## What to produce
Turn the data below into a numbered list, from the line containing "Reading of the blood-pressure" up to and including the last line of the data, dropping blank lines and leaving out the pictures.

═══ Given information ═══

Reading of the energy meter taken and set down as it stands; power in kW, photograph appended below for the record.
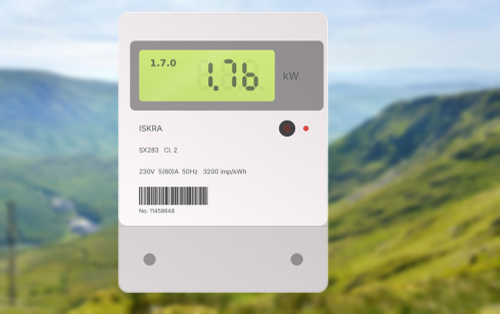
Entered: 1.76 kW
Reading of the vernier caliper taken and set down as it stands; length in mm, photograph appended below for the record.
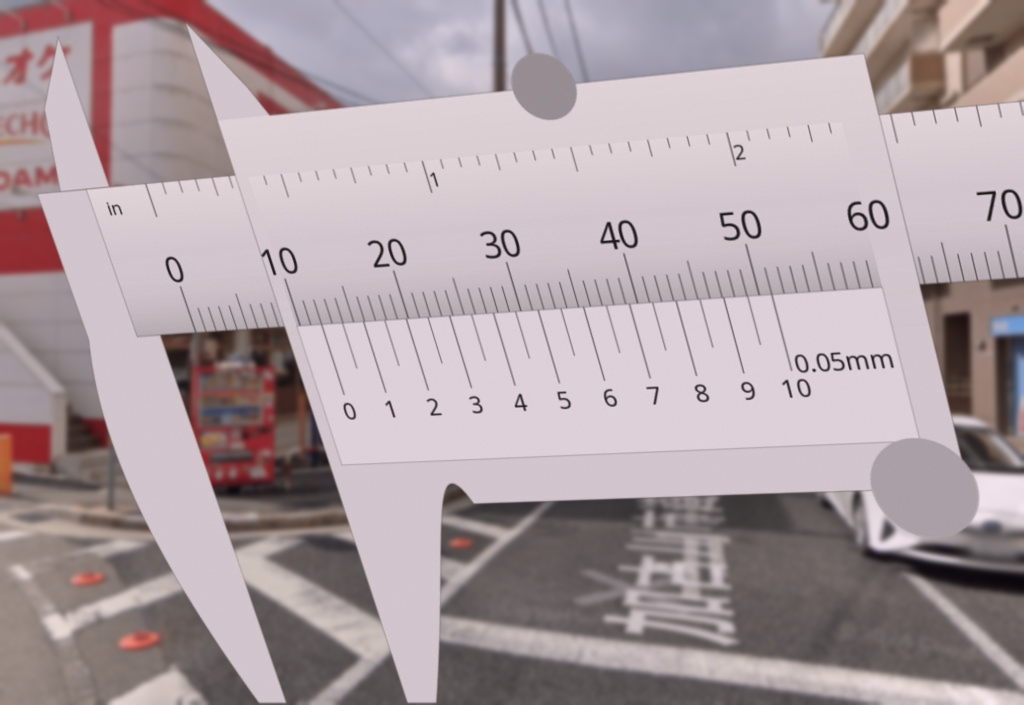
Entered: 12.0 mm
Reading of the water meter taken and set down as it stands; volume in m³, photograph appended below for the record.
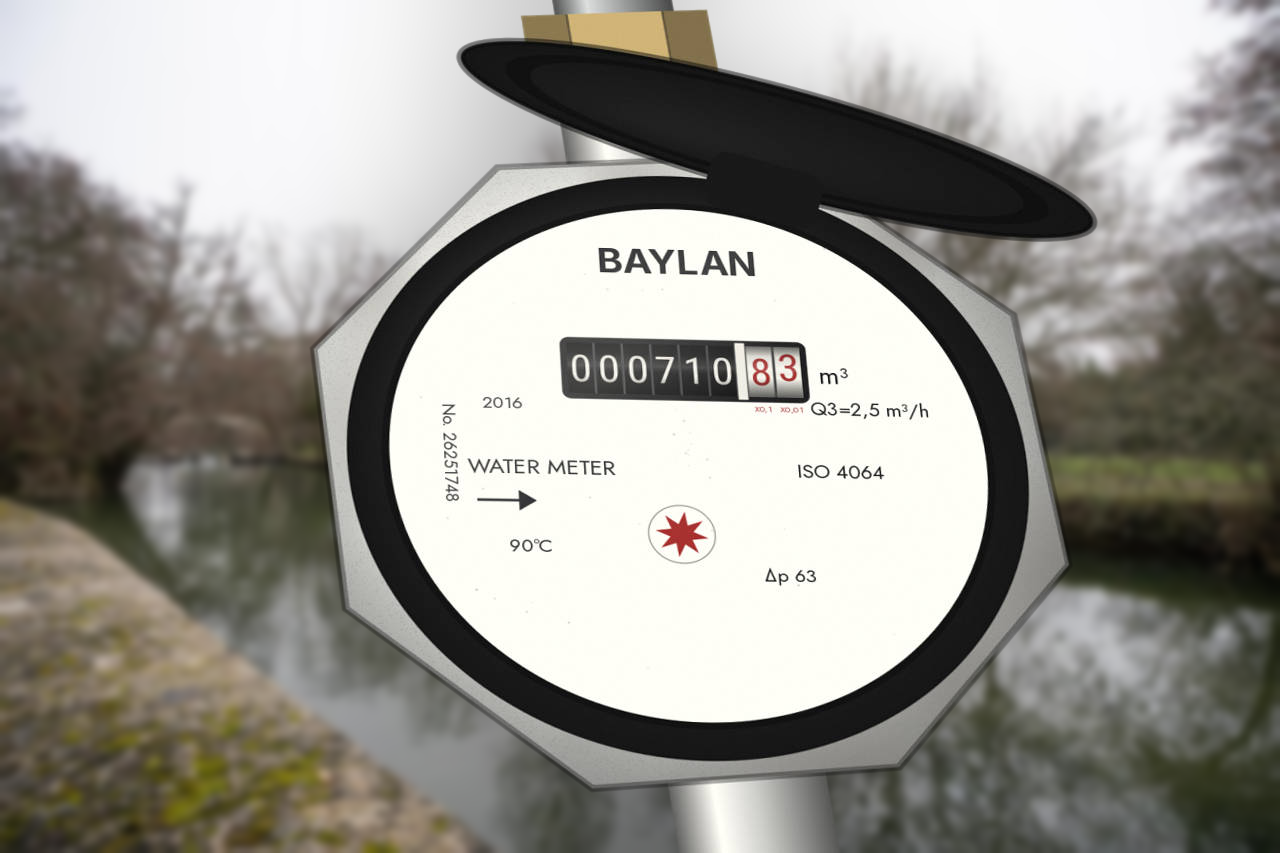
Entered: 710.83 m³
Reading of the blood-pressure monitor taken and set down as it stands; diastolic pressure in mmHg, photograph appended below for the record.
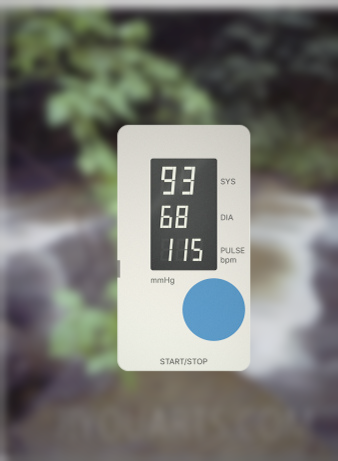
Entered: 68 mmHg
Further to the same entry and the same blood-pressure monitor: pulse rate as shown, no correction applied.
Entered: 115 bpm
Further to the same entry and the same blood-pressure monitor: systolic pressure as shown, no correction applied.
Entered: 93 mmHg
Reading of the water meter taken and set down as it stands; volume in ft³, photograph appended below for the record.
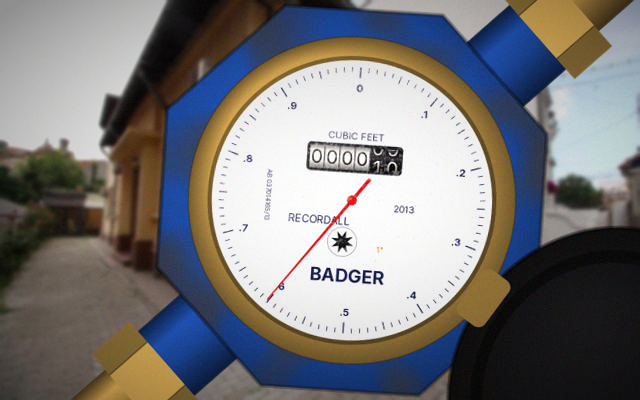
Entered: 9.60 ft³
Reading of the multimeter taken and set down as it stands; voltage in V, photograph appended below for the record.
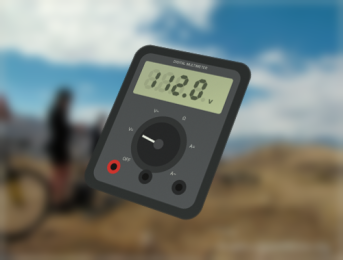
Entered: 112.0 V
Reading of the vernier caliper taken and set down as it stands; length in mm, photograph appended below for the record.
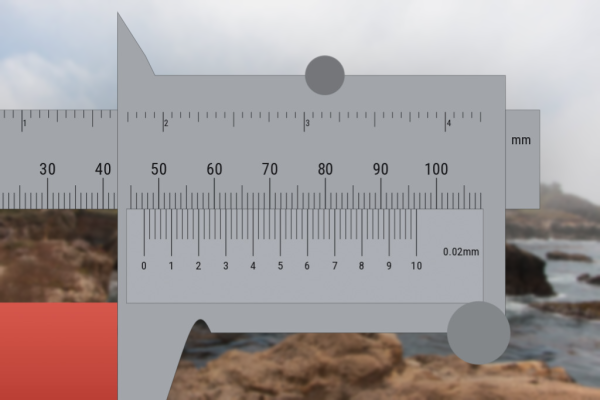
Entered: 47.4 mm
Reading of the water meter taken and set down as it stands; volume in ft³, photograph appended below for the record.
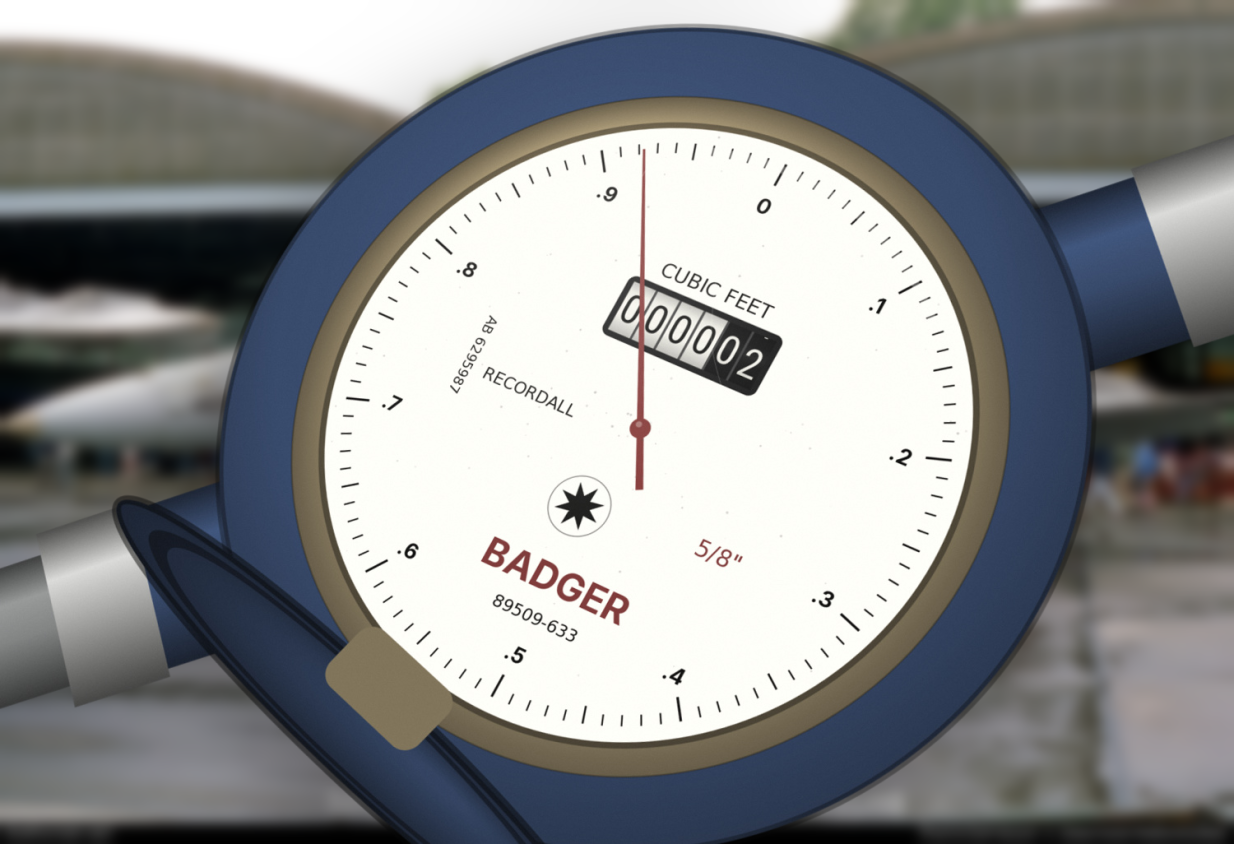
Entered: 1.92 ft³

═══

## Final answer
1. Reading of the blood-pressure monitor taken and set down as it stands; diastolic pressure in mmHg, photograph appended below for the record.
2. Entered: 68 mmHg
3. Further to the same entry and the same blood-pressure monitor: pulse rate as shown, no correction applied.
4. Entered: 115 bpm
5. Further to the same entry and the same blood-pressure monitor: systolic pressure as shown, no correction applied.
6. Entered: 93 mmHg
7. Reading of the water meter taken and set down as it stands; volume in ft³, photograph appended below for the record.
8. Entered: 9.60 ft³
9. Reading of the multimeter taken and set down as it stands; voltage in V, photograph appended below for the record.
10. Entered: 112.0 V
11. Reading of the vernier caliper taken and set down as it stands; length in mm, photograph appended below for the record.
12. Entered: 47.4 mm
13. Reading of the water meter taken and set down as it stands; volume in ft³, photograph appended below for the record.
14. Entered: 1.92 ft³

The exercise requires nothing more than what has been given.